[Saved data entries]
____________________

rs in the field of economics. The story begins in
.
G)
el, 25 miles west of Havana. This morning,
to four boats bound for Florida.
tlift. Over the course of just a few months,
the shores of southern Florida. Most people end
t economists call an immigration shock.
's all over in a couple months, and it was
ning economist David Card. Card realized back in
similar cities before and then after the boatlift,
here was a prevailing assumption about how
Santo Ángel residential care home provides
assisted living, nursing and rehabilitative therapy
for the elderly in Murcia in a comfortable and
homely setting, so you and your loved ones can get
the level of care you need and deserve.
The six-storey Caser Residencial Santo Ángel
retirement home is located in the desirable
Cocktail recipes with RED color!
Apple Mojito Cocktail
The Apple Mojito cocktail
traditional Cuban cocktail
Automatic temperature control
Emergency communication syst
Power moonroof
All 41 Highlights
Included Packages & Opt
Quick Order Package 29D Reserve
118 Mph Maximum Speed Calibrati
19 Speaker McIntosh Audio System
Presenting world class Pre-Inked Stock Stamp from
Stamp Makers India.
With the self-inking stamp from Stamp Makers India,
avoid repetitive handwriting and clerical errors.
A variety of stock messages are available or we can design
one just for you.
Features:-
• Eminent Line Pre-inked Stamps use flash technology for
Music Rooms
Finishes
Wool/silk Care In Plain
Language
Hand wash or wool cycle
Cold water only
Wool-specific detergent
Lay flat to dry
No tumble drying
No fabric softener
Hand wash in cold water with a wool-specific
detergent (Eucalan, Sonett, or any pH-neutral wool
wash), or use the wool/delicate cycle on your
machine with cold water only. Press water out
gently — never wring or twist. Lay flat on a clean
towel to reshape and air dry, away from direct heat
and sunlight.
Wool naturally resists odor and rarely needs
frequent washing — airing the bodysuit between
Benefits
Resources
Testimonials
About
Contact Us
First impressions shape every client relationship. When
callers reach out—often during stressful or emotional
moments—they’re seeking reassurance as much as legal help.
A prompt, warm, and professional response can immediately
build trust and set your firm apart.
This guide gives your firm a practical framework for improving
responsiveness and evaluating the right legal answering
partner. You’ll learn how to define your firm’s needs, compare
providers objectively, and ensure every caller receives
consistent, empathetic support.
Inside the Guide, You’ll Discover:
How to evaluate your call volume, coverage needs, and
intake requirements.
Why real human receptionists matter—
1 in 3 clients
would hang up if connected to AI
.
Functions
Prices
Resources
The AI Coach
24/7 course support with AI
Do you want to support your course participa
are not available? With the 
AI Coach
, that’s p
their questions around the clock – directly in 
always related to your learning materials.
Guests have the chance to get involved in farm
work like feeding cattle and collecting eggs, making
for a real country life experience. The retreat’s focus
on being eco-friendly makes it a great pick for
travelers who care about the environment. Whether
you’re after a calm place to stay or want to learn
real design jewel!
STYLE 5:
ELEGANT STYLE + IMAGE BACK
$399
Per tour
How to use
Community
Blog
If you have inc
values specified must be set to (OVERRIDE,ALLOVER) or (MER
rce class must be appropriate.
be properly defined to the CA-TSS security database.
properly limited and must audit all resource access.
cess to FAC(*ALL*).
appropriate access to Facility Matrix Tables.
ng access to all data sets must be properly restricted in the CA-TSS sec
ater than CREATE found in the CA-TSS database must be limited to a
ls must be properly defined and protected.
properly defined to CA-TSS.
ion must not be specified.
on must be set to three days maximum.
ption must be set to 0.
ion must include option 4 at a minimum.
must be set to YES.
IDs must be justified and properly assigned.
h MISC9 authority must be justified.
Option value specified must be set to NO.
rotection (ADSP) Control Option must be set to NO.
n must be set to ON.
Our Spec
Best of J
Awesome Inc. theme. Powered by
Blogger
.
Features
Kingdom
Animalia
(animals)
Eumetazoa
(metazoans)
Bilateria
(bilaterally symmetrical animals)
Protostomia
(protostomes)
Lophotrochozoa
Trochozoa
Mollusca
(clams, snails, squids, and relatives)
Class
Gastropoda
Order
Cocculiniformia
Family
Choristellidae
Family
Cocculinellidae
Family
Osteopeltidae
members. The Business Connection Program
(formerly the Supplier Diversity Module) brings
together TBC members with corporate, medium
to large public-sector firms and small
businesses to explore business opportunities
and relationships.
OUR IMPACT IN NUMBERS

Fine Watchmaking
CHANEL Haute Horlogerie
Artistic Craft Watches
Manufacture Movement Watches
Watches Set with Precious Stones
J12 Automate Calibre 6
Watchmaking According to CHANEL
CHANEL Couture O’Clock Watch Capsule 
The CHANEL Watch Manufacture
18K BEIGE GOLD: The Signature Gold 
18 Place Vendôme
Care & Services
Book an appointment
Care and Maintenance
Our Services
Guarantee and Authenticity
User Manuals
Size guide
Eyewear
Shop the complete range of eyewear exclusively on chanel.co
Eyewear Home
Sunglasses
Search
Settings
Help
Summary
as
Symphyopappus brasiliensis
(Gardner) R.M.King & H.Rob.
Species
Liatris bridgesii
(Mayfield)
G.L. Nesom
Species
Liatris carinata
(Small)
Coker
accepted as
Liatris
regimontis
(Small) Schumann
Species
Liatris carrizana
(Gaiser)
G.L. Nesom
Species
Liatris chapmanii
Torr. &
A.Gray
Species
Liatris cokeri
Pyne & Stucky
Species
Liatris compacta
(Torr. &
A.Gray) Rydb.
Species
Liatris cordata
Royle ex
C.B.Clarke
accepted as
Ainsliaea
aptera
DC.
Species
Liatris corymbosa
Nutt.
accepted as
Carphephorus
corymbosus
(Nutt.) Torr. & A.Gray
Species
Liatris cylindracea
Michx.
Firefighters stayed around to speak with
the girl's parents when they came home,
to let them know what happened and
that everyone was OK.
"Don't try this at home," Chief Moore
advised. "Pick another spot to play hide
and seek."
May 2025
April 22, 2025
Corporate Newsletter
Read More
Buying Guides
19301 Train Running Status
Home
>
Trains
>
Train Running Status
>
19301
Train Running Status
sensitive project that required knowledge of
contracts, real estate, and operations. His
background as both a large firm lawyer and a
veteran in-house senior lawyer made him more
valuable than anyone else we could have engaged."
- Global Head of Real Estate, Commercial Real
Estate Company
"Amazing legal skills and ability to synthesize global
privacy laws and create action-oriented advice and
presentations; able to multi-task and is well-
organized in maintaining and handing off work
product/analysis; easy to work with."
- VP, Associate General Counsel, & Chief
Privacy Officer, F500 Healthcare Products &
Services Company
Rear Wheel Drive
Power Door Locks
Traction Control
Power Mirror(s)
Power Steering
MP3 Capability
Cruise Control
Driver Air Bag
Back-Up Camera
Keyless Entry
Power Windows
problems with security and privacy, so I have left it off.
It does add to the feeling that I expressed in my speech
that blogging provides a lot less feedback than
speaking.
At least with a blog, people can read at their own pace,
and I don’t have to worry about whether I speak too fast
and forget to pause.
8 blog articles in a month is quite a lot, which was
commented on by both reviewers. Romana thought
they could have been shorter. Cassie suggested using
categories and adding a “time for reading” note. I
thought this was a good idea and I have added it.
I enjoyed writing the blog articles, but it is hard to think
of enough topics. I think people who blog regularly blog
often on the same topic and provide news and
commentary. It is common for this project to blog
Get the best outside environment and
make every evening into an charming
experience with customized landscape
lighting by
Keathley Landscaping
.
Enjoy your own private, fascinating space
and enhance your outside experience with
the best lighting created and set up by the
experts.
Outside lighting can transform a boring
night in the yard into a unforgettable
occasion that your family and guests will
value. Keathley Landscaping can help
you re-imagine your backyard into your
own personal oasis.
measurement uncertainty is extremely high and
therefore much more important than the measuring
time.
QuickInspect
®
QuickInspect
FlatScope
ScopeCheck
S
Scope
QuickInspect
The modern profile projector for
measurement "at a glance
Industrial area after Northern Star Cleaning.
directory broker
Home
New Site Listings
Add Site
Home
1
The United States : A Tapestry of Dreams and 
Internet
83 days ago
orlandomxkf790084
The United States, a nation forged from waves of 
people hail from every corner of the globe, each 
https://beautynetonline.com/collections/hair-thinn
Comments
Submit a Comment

____________________

§ INSTRUCTIONS TO FOLLOW: Which lines run from the one holding "First impressions shape" through the one holding "responsiveness and evaluating" in the records above? Repeat them exactly, both included, and nothing more.

§ ANSWER BOX:
First impressions shape every client relationship. When
callers reach out—often during stressful or emotional
moments—they’re seeking reassurance as much as legal help.
A prompt, warm, and professional response can immediately
build trust and set your firm apart.
This guide gives your firm a practical framework for improving
responsiveness and evaluating the right legal answering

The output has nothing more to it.